Description of the task:
Your answer should be the lines of the listing that contain the word "Helvetica".

Exercise data:
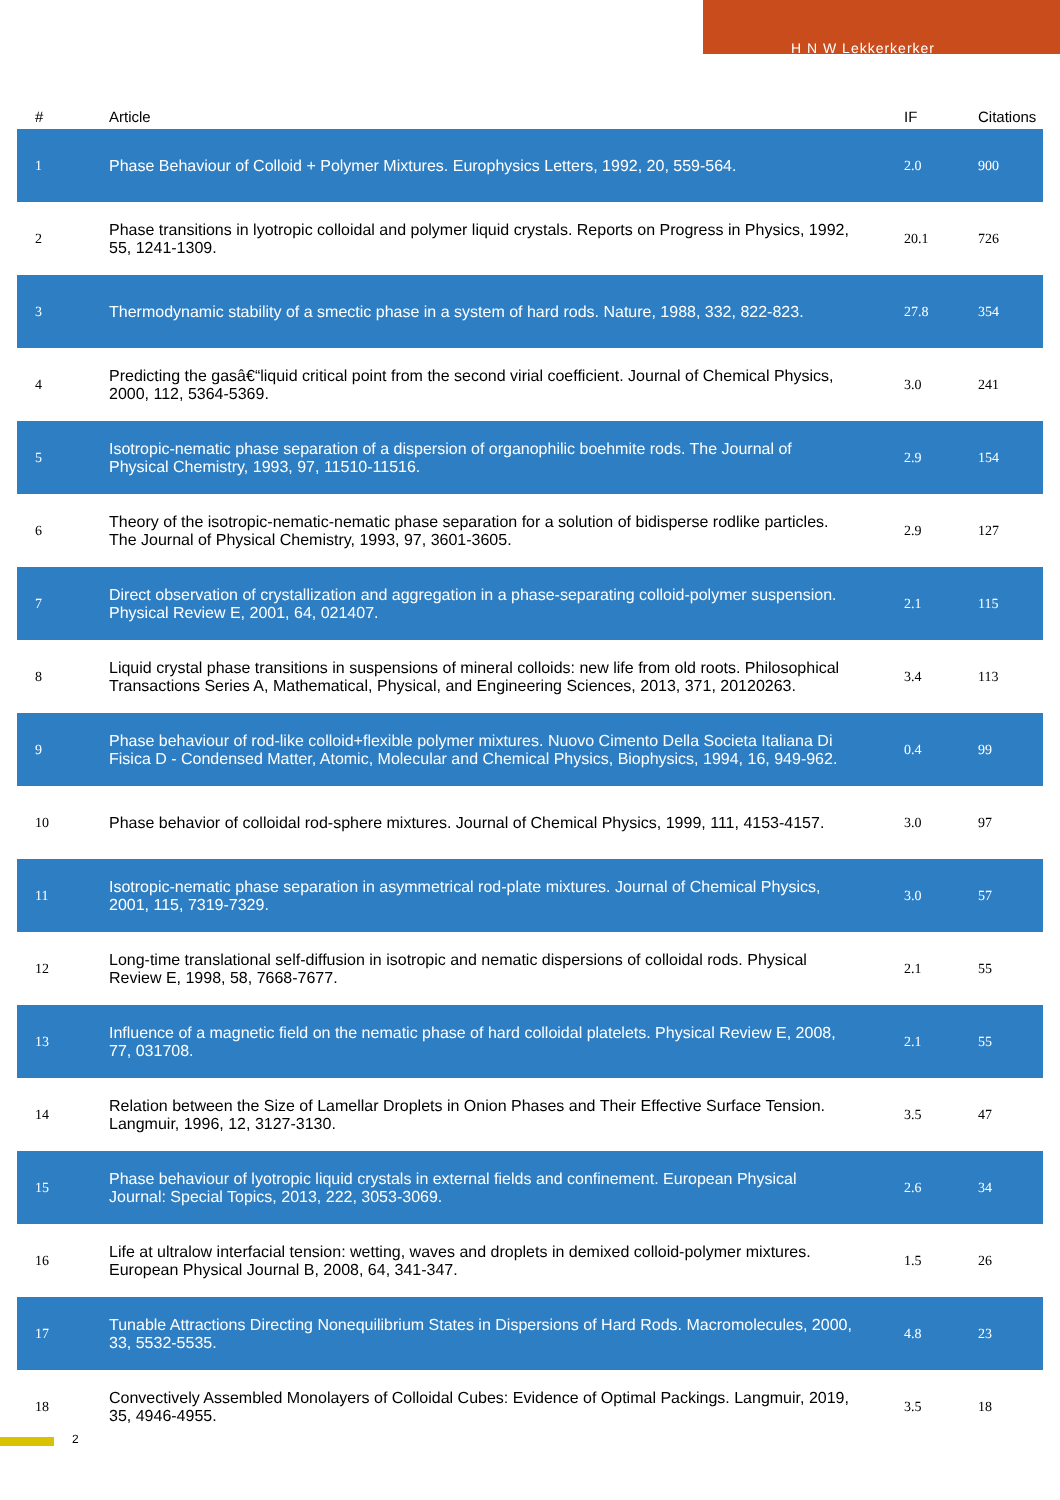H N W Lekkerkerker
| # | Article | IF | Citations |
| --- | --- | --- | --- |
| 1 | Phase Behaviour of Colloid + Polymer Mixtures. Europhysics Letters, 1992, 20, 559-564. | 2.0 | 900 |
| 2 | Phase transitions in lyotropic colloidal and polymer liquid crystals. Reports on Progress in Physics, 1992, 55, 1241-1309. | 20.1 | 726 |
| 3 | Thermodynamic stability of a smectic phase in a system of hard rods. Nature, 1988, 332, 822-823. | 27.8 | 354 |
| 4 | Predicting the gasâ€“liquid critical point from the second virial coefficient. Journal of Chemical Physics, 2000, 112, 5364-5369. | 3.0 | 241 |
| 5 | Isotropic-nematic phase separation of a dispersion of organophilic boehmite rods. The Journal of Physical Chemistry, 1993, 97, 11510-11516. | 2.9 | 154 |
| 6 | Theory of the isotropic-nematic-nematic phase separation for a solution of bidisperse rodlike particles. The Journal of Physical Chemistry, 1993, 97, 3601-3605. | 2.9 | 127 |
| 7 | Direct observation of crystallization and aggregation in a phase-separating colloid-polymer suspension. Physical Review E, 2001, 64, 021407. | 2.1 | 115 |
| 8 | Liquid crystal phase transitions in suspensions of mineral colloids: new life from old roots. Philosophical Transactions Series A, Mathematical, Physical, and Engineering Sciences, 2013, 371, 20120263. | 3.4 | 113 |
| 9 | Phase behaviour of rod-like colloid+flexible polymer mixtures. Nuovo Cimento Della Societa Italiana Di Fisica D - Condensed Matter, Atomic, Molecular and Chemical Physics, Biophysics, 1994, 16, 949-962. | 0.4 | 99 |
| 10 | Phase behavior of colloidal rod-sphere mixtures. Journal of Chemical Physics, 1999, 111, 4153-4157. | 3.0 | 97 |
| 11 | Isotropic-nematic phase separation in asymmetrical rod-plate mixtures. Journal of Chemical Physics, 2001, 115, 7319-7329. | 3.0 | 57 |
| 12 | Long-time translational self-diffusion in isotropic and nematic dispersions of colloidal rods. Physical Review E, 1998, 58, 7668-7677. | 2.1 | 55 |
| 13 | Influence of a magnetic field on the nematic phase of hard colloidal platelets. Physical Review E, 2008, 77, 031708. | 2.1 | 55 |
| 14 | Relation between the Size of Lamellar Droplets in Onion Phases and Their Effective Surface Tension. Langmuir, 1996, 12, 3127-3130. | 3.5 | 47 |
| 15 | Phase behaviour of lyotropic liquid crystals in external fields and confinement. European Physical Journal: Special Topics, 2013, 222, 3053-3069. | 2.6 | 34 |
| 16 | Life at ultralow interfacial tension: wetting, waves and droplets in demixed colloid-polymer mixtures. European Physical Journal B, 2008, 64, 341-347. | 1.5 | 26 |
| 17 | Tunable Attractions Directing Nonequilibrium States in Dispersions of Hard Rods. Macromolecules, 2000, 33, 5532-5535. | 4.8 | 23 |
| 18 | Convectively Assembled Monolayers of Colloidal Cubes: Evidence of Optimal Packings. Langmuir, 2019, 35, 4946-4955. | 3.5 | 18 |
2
...
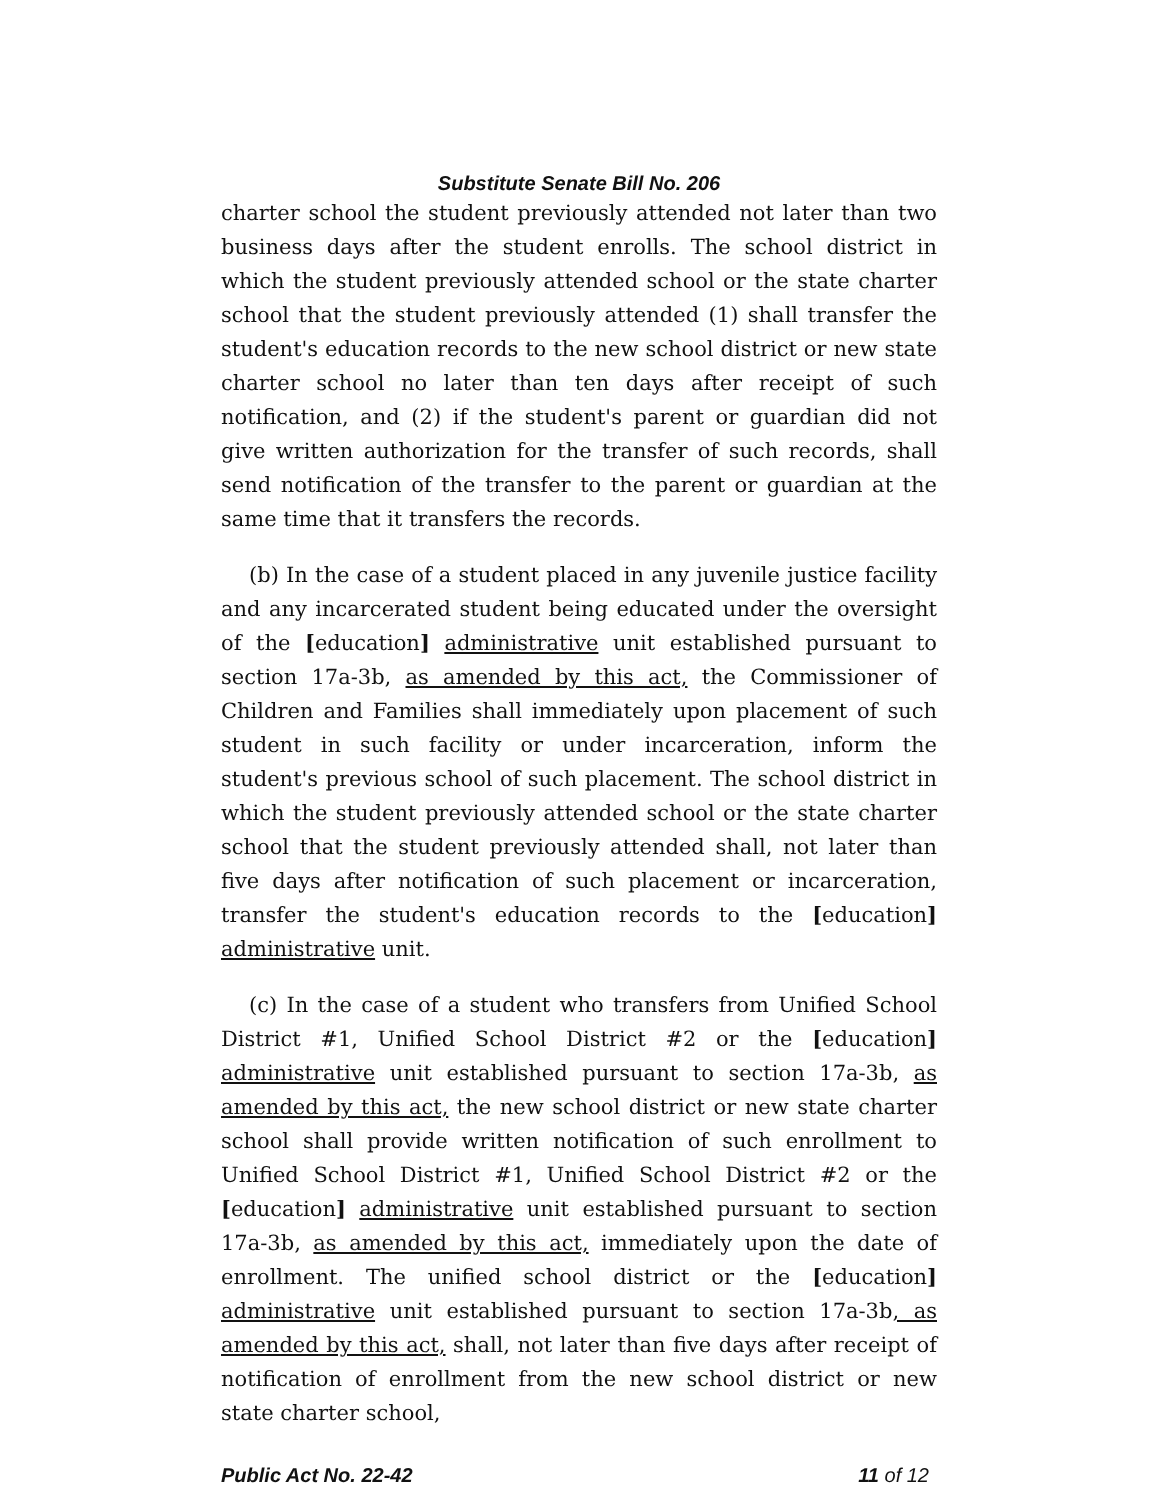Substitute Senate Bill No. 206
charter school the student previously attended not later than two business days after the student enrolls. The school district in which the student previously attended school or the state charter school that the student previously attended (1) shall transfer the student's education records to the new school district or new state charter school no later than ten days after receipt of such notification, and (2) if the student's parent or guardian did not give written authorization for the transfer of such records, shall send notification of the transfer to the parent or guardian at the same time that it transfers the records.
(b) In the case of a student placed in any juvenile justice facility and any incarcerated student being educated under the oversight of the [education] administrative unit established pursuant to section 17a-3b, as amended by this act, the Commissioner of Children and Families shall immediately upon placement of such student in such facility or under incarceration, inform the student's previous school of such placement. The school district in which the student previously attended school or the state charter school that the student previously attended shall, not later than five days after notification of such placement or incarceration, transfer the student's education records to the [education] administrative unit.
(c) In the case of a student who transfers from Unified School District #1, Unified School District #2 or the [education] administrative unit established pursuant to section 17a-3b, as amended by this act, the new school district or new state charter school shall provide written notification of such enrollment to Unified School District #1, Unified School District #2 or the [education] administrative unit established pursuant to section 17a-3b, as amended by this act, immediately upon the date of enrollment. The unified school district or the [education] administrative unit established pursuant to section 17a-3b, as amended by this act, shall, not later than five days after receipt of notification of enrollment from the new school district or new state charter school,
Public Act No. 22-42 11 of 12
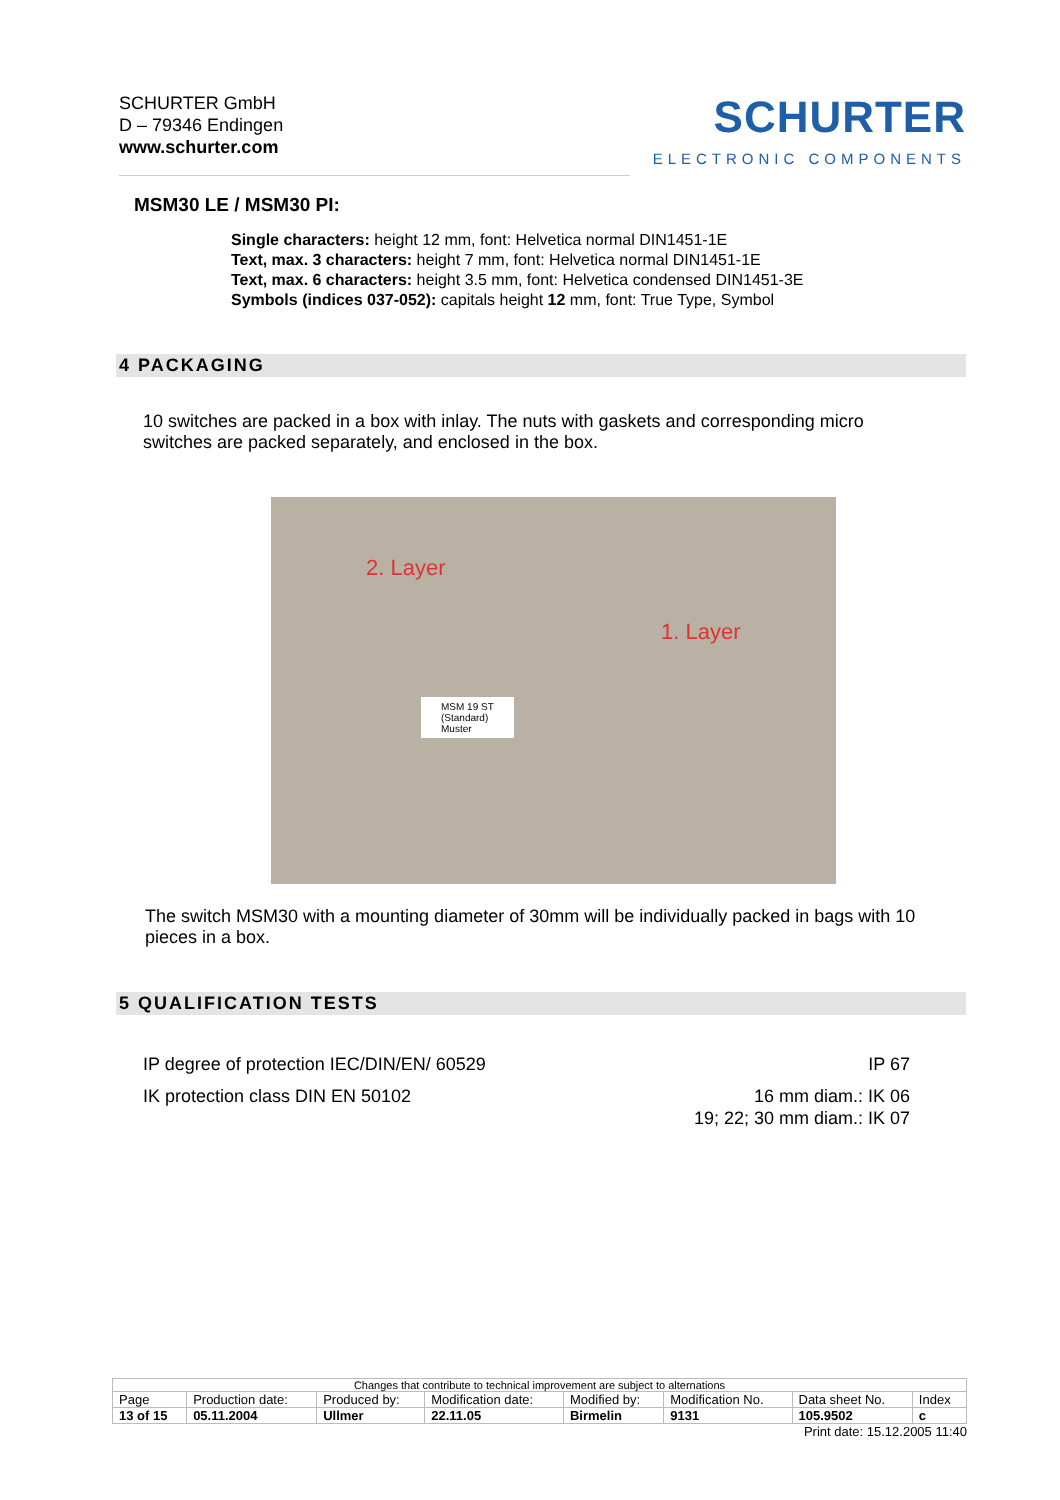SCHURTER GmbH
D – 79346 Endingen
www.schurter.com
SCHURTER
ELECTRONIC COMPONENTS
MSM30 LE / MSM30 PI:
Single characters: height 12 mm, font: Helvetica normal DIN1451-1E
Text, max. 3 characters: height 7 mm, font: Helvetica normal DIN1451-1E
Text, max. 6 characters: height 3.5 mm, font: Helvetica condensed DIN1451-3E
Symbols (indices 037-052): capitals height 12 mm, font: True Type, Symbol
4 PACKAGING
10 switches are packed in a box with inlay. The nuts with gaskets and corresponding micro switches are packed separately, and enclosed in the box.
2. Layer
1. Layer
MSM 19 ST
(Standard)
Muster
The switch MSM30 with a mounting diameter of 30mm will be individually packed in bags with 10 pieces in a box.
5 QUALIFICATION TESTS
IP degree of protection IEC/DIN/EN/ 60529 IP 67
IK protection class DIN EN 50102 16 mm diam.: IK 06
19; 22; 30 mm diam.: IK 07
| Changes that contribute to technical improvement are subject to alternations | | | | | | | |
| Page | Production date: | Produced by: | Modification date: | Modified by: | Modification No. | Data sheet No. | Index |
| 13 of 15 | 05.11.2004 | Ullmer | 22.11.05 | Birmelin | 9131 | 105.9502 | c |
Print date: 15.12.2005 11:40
--
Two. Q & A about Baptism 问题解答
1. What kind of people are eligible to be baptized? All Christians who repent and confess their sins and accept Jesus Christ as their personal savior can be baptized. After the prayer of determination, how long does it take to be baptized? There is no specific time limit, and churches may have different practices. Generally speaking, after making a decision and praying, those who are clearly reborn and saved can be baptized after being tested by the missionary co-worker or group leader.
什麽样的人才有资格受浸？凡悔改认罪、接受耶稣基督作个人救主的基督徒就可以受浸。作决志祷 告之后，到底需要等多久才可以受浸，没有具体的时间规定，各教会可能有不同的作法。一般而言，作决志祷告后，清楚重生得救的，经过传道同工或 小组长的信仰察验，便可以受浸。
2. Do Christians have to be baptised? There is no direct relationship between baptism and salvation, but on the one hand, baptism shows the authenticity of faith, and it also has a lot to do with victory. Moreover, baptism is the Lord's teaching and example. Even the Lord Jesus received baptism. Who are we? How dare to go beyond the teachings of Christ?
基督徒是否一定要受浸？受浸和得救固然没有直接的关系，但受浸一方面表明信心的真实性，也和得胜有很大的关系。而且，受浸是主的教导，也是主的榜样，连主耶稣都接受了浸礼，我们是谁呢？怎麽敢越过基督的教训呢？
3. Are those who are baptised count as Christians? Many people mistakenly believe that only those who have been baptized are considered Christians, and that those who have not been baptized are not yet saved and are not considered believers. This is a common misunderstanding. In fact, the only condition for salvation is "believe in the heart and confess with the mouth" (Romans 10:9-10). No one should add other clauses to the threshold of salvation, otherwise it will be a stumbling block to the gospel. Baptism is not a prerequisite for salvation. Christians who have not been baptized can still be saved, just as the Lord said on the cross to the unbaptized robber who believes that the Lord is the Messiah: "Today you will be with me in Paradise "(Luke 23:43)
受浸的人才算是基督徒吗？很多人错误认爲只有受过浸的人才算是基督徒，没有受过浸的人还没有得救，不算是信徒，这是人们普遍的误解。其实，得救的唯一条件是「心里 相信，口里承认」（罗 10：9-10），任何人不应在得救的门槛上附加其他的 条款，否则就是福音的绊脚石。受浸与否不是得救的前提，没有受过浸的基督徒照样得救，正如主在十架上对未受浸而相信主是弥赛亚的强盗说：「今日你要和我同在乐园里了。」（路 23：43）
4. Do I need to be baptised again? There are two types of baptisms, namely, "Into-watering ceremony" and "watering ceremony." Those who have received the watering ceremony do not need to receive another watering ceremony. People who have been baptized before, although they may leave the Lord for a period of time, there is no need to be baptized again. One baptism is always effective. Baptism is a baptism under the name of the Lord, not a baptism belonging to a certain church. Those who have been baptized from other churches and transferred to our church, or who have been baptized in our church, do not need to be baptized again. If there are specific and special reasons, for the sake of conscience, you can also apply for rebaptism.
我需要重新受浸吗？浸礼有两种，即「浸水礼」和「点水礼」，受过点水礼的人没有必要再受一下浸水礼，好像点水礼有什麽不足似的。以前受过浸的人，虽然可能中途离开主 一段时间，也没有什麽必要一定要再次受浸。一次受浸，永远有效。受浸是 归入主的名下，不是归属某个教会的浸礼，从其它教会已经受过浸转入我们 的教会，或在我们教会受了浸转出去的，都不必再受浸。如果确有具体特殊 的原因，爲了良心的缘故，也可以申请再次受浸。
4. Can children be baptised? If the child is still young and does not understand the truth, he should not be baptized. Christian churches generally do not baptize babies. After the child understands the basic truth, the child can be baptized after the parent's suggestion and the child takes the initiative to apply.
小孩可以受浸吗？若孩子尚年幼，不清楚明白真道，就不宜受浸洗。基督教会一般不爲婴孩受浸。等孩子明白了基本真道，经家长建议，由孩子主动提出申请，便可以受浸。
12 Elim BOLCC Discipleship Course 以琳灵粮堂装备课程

Reply:
Single characters: height 12 mm, font: Helvetica normal DIN1451-1E
Text, max. 3 characters: height 7 mm, font: Helvetica normal DIN1451-1E
Text, max. 6 characters: height 3.5 mm, font: Helvetica condensed DIN1451-3E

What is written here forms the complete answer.